Given text:
=== Section Start ===
Exercise 1. Create an employees DataFrame with 'id', 'name', and 'manager_id' columns. Perform a self merge to add each employee's manager name as a new column.

Solution to Exercise 1

Self merge to find each employee's manager name.

import pandas as pd

employees = pd.DataFrame({
    'id': [1, 2, 3, 4],
    'name': ['Alice', 'Bob', 'Carol', 'Dave'],
    'manager_id': [None, 1, 1, 2]
})
result = pd.merge(
    employees, employees[['id', 'name']],
    left_on='manager_id', right_on='id',
    suffixes=('', '_manager'), how='left'
)
print(result[['name', 'name_manager']])

Exercise 2. Create a flights DataFrame with 'origin' and 'destination' airport codes. Perform a self merge to find all pairs of flights that can be connected (where the destination of one flight matches the origin of another).

Solution to Exercise 2

Find connecting flights via self merge.

import pandas as pd

flights = pd.DataFrame({
    'flight': ['F1', 'F2', 'F3'],
    'origin': ['NYC', 'CHI', 'LAX'],
    'destination': ['CHI', 'LAX', 'NYC']
})
connections = pd.merge(
    flights, flights,
    left_on='destination', right_on='origin',
    suffixes=('_first', '_second')
)
=== Section End ===
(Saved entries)
=== Section Start ===
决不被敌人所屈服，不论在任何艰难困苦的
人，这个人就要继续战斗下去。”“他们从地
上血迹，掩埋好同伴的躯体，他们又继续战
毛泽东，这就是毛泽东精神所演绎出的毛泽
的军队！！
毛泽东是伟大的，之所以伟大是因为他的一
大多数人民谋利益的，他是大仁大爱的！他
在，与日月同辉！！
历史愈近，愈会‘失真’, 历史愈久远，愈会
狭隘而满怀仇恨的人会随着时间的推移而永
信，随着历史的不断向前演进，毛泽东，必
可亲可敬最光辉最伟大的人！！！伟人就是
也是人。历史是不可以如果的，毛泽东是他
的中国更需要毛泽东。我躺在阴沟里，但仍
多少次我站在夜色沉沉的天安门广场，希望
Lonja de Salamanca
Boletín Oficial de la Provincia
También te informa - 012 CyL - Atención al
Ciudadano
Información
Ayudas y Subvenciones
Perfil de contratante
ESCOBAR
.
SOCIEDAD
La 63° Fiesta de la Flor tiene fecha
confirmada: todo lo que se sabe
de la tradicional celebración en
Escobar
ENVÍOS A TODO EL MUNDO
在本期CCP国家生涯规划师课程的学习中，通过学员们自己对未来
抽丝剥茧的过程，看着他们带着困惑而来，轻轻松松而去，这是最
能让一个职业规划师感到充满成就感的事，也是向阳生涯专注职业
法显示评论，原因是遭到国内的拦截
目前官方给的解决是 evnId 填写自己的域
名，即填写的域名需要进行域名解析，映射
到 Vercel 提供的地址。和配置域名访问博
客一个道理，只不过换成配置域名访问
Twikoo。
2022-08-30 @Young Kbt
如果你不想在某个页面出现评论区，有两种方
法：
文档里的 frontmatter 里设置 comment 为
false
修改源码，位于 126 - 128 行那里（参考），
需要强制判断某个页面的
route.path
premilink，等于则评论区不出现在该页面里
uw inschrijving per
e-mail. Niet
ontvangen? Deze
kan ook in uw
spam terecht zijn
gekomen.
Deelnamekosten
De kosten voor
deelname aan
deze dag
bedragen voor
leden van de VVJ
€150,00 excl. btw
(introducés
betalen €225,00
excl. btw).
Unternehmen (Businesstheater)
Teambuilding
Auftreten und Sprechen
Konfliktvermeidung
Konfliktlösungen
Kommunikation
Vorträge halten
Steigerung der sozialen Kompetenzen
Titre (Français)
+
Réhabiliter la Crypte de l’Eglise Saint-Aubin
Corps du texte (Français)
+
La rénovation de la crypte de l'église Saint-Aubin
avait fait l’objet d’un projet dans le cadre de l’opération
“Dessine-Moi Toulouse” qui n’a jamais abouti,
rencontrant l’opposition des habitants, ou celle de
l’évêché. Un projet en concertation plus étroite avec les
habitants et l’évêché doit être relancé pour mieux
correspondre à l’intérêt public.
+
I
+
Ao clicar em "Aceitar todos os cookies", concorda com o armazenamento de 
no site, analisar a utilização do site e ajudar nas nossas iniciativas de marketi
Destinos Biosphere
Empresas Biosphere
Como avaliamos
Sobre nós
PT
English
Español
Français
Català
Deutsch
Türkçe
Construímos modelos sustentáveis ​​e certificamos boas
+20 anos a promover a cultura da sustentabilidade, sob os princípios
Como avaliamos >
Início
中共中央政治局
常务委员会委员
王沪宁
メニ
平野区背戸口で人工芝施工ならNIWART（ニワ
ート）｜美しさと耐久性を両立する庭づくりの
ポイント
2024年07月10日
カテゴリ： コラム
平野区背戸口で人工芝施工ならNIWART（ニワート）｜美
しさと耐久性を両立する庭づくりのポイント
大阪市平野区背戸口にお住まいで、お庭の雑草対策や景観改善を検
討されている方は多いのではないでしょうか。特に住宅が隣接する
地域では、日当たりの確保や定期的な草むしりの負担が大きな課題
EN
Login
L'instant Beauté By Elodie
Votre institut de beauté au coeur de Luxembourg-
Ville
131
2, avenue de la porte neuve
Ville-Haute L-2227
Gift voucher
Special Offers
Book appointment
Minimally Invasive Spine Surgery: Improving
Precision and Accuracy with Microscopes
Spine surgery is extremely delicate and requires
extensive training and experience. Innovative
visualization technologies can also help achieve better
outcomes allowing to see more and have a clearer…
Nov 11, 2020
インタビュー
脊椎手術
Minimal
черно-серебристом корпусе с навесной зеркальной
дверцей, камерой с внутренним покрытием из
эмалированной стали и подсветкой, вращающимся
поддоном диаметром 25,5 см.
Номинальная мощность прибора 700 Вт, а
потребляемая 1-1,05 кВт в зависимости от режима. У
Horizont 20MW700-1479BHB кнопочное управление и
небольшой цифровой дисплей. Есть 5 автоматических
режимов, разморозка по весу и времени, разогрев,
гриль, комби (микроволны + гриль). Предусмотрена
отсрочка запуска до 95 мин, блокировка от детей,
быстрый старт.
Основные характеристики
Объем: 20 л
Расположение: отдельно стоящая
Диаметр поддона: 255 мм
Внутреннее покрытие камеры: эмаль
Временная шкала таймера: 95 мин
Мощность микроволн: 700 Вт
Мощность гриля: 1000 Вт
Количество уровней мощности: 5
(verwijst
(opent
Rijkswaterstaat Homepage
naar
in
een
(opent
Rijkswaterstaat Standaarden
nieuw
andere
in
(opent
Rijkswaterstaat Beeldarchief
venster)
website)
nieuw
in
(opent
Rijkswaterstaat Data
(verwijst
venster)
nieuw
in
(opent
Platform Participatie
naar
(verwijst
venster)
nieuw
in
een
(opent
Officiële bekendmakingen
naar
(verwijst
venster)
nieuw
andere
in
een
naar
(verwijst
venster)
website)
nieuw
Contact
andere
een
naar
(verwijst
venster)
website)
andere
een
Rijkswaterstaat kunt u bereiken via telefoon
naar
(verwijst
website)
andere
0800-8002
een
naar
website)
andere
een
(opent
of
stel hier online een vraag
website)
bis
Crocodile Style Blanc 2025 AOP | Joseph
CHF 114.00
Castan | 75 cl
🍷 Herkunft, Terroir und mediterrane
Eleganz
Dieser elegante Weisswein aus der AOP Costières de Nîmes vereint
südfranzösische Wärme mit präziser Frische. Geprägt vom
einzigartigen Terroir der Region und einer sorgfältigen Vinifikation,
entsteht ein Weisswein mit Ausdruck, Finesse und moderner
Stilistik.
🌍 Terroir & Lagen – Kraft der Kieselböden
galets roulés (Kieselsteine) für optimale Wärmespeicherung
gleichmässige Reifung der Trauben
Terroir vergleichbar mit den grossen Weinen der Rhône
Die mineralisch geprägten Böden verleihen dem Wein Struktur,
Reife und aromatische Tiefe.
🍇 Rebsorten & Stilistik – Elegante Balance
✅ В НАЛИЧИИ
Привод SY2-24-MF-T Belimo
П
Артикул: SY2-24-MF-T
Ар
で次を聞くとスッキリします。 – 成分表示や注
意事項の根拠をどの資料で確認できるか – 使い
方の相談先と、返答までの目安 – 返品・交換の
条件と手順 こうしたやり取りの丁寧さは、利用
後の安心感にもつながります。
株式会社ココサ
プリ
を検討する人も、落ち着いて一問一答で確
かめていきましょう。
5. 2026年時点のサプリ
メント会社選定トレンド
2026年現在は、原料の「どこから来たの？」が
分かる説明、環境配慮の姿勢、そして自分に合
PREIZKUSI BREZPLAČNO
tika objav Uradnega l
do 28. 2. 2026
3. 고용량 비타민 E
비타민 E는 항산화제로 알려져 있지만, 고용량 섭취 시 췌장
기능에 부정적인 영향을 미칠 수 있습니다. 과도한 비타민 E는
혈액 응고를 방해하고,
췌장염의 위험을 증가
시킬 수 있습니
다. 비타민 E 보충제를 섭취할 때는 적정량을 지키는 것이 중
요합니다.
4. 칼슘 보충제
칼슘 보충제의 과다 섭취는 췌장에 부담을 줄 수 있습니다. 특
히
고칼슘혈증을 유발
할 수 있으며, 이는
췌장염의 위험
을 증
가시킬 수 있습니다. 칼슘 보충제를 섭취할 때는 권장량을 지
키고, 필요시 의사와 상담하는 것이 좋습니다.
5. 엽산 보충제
=== Section End ===
Requirement: Write the next part of the pandas self-merge exercises, picking up right after the last line of code shown. You won't need the listing for this.

Answer below:
print(connections[['flight_first', 'origin_first', 'destination_first', 'flight_second', 'destination_second']])

Exercise 3. Create a table of parent-child relationships. Use a self merge to find all grandparent-grandchild pairs (merge twice: child to parent, then parent to grandparent).

Solution to Exercise 3

Find grandparent-grandchild pairs with two self merges.

import pandas as pd

family = pd.DataFrame({
    'person': ['Alice', 'Bob', 'Carol', 'Dave'],
    'parent': ['Bob', 'Carol', None, 'Carol']
})
# First merge: person -> parent
step1 = pd.merge(family, family[['person', 'parent']], left_on='parent', right_on='person', suffixes=('', '_gp'))
# parent_gp is the grandparent
grandparents = step1[step1['parent_gp'].notna()][['person', 'parent_gp']]
grandparents.columns = ['grandchild', 'grandparent']
print(grandparents)